● **Saved data entries**:
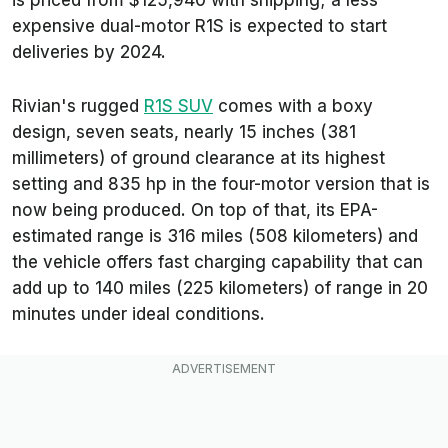
expensive dual-motor R1S is expected to start
deliveries by 2024.
Rivian's rugged
R1S SUV
comes with a boxy
design, seven seats, nearly 15 inches (381
millimeters) of ground clearance at its highest
setting and 835 hp in the four-motor version that is
now being produced. On top of that, its EPA-
estimated range is 316 miles (508 kilometers) and
the vehicle offers fast charging capability that can
add up to 140 miles (225 kilometers) of range in 20
minutes under ideal conditions.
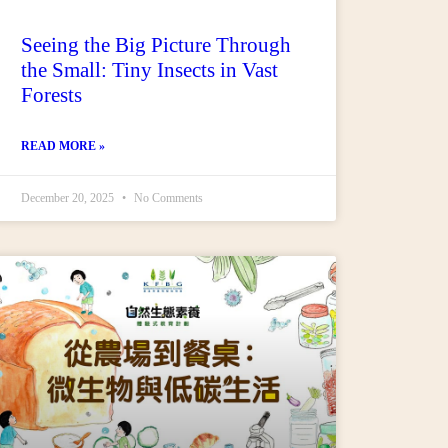
Seeing the Big Picture Through
the Small: Tiny Insects in Vast
Forests
READ MORE »
December 20, 2025
No Comments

● **WHAT TO PRODUCE**: Pull out every line in the data above that has the word "kilometers".

● **EXERCISE SOLUTION**:
estimated range is 316 miles (508 kilometers) and
add up to 140 miles (225 kilometers) of range in 20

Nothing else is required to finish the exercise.